In a historic resolution to one of the most high-profile artificial intelligence copyright disputes, Anthropic PBC agreed to a $1.5 billion settlement in the class-action lawsuit Bartz et al. v. Anthropic PBC (Case No. 3:24-cv-05417) in the U.S. District Court for the Northern District of California. The settlement, which was reached in late August 2025 and approved by the court in late September 2025, represents one of the largest copyright litigation settlements in history and sets a massive precedent for the legal liabilities of generative AI developers.

The lawsuit, originally filed in August 2024 by authors Andrea Bartz, Charles Graeber, and Kirk Wallace Johnson, accused Anthropic of illegally downloading and utilizing pirated datasets—specifically Library Genesis (LibGen) and Pirate Library Mirror (PiLilMi)—to train its Claude line of large language models. These datasets contained nearly 500,000 copyrighted books with International Standard Book Numbers (ISBNs) or Amazon Standard Identification Numbers (ASINs) registered with the U.S. Copyright Office.

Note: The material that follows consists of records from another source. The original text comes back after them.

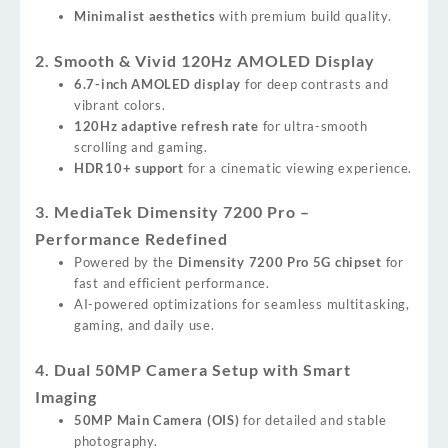
Minimalist aesthetics
with premium build quality.
2. Smooth & Vivid 120Hz AMOLED Display
6.7-inch AMOLED display
for deep contrasts and
vibrant colors.
120Hz adaptive refresh rate
for ultra-smooth
scrolling and gaming.
HDR10+ support
for a cinematic viewing experience.
3. MediaTek Dimensity 7200 Pro –
Performance Redefined
Powered by the
Dimensity 7200 Pro 5G chipset
for
fast and efficient performance.
AI-powered optimizations for seamless multitasking,
gaming, and daily use.
4. Dual 50MP Camera Setup with Smart
Imaging
50MP Main Camera (OIS)
for detailed and stable
photography.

Key Terms of the Settlement

The settlement establishes a structured process for compensating affected authors and publishers while enforcing strict operational changes on Anthropic:

  • Financial Compensation: Anthropic faces a total settlement fund of $1.5 billion to pay out valid claims submitted by legal or beneficial owners of the pirated works on the covered list.
  • Data Destruction: Anthropic is required to destroy all copies of the books downloaded from the LibGen and PiLilMi datasets.
  • No Future Licensing Rights: Crucially, participating in the settlement does not grant Anthropic a license to use these copyrighted works in the future. The release of claims is strictly retroactive, covering past training and development activities up to August 26, 2025. It does not release claims for any future infringements or infringing outputs generated by Claude.
  • Timeline: The deadline for class members to exclude themselves (opt out) was January 7, 2026, and the deadline to submit a claim form is March 23, 2026. A final settlement fairness hearing was scheduled for April 23, 2026.
Regulatory and Market Implications

By settling for such a massive sum, Anthropic has signaled to the broader AI industry that relying on pirated datasets carries catastrophic financial and legal risks. The settlement demonstrates that copyright licensing is a viable, necessary path forward for AI development, rather than an existential threat. It incentivizes AI developers to transition toward legitimate, permission-based licensing agreements with authors and publishers for training data, rather than relying on unauthorized scraping or pirated repositories.